Dataset entries ▸
- Opening Delimiter -
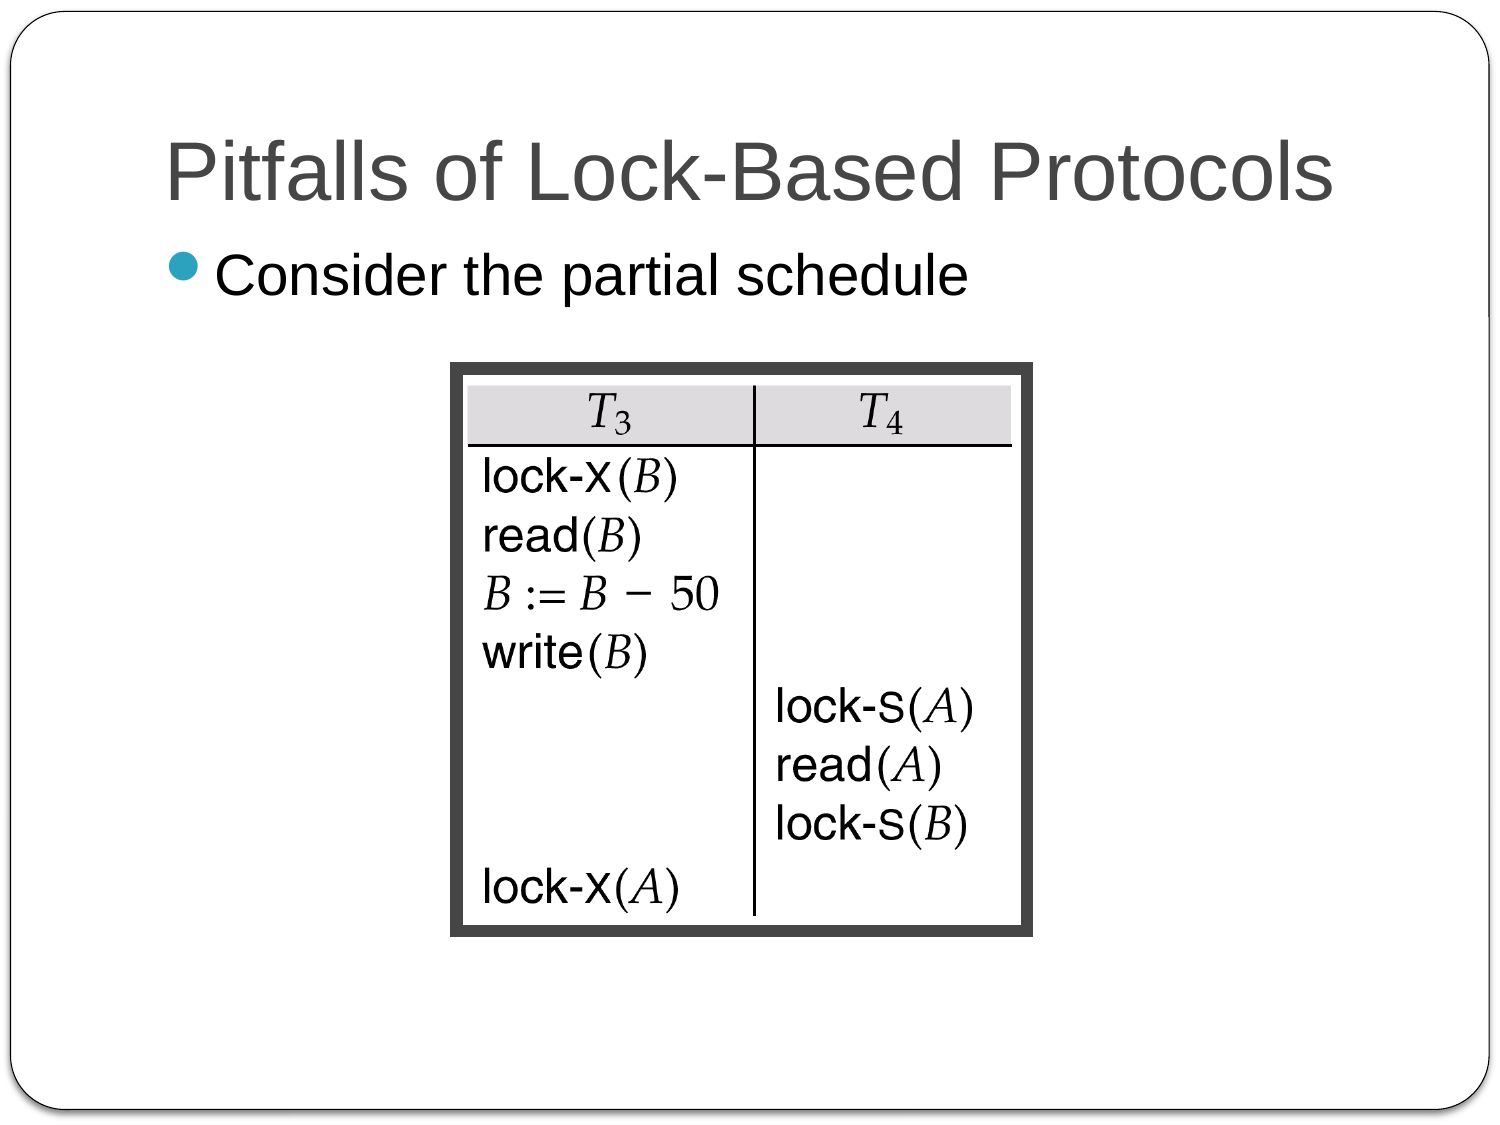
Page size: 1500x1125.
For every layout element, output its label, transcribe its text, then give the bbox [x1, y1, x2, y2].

list Consider the partial schedule [150, 237, 1425, 988]
title Pitfalls of Lock-Based Protocols [150, 45, 1425, 233]
picture [462, 374, 1021, 926]
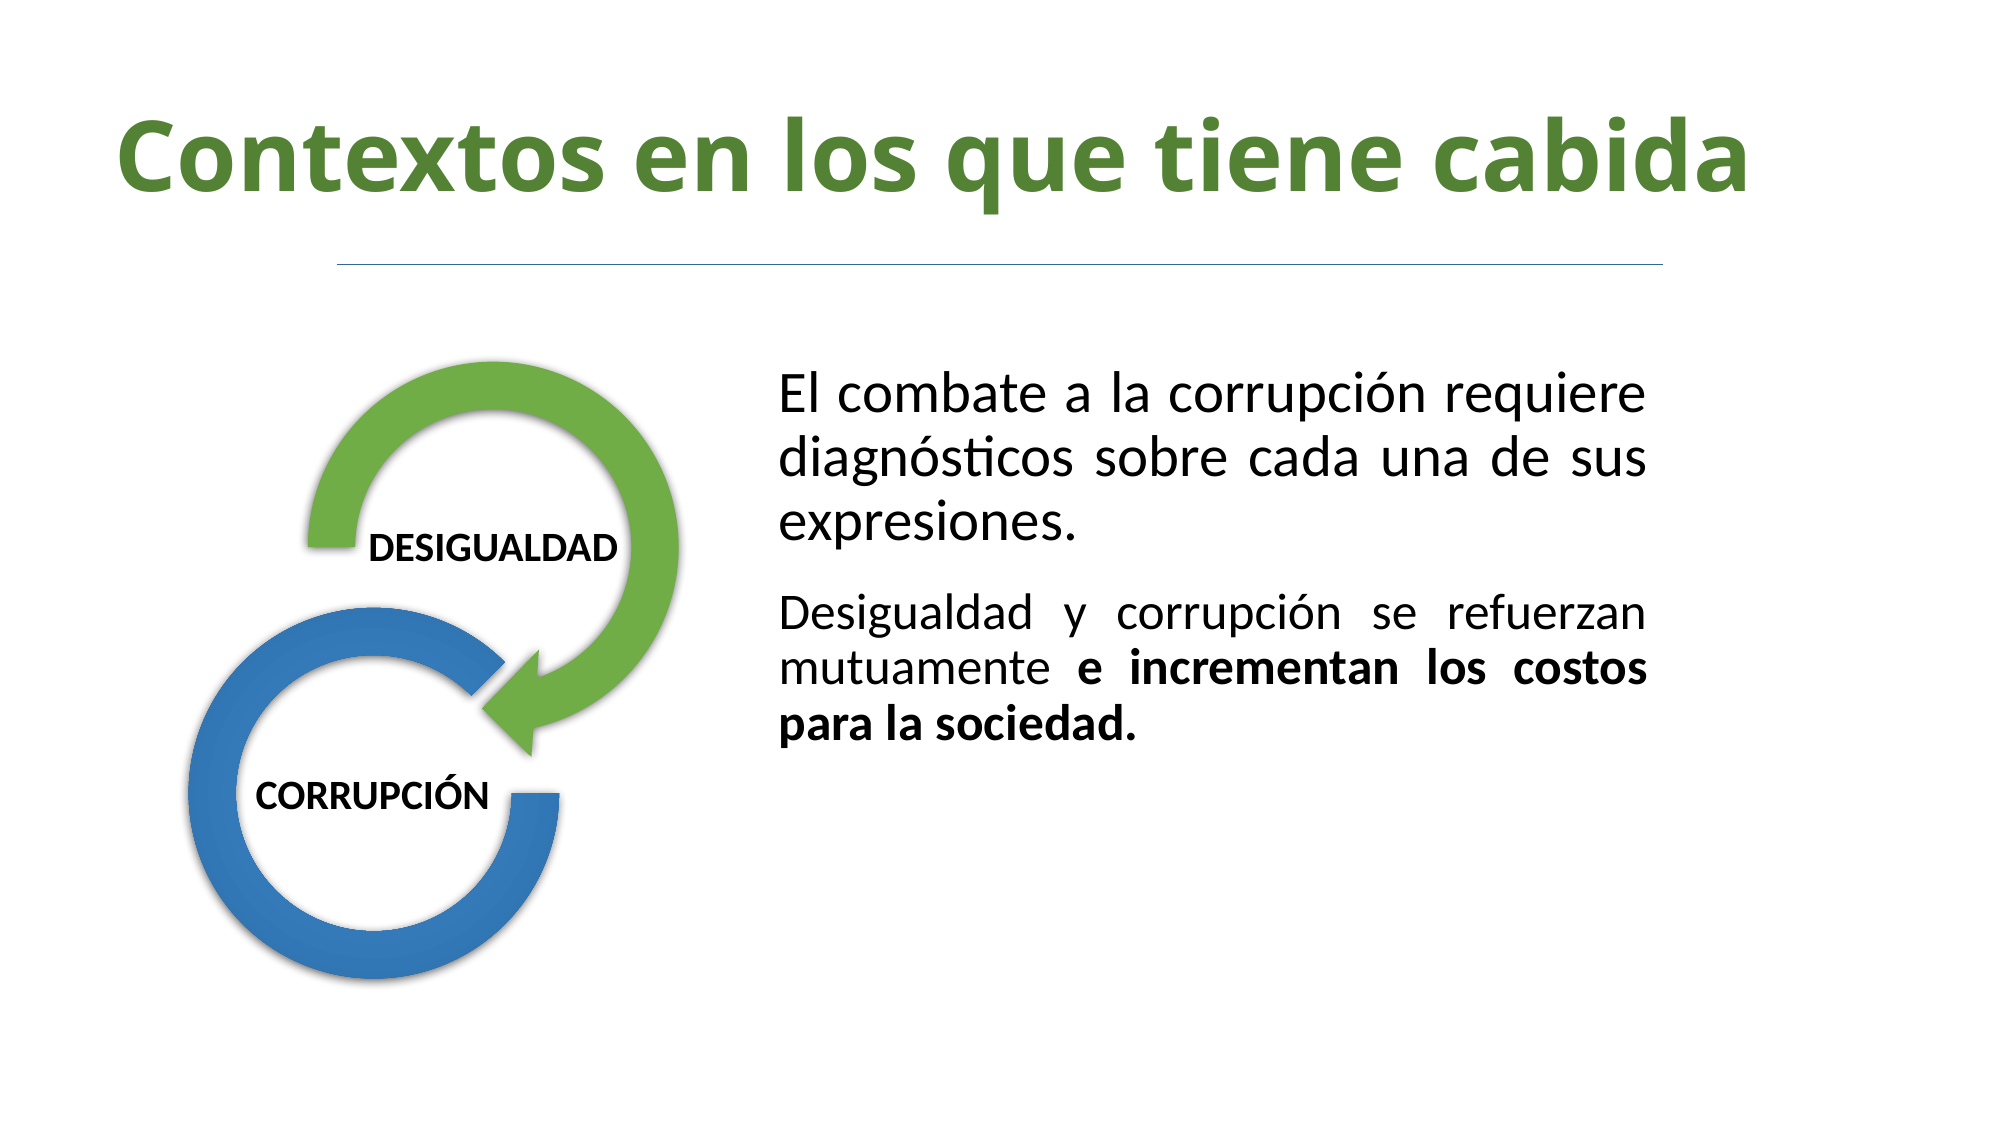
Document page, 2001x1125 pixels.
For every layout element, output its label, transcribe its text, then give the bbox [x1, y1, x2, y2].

title Contextos en los que tiene cabida [71, 51, 1797, 269]
list El combate a la corrupción requiere diagnósticos sobre cada una de sus expresiones. Desigualdad y corrupción se refuerzan mutuamente e incrementan los costos para la sociedad. [934, 354, 1664, 979]
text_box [0, 331, 934, 979]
- Closing Delimiter -
TASK ITEM ▸ When you copy the records above, keep every word exact and leave out the pictures they contain.

ANSWER ▸
Page size: 1500x1125.
For every layout element, output its label, transcribe its text, then give the bbox [x1, y1, x2, y2].

list Consider the partial schedule [150, 237, 1425, 988]
title Pitfalls of Lock-Based Protocols [150, 45, 1425, 233]
picture [462, 374, 1021, 926]
Document page, 2001x1125 pixels.
For every layout element, output its label, transcribe its text, then give the bbox [x1, y1, x2, y2].

title Contextos en los que tiene cabida [71, 51, 1797, 269]
list El combate a la corrupción requiere diagnósticos sobre cada una de sus expresiones. Desigualdad y corrupción se refuerzan mutuamente e incrementan los costos para la sociedad. [934, 354, 1664, 979]
text_box [0, 331, 934, 979]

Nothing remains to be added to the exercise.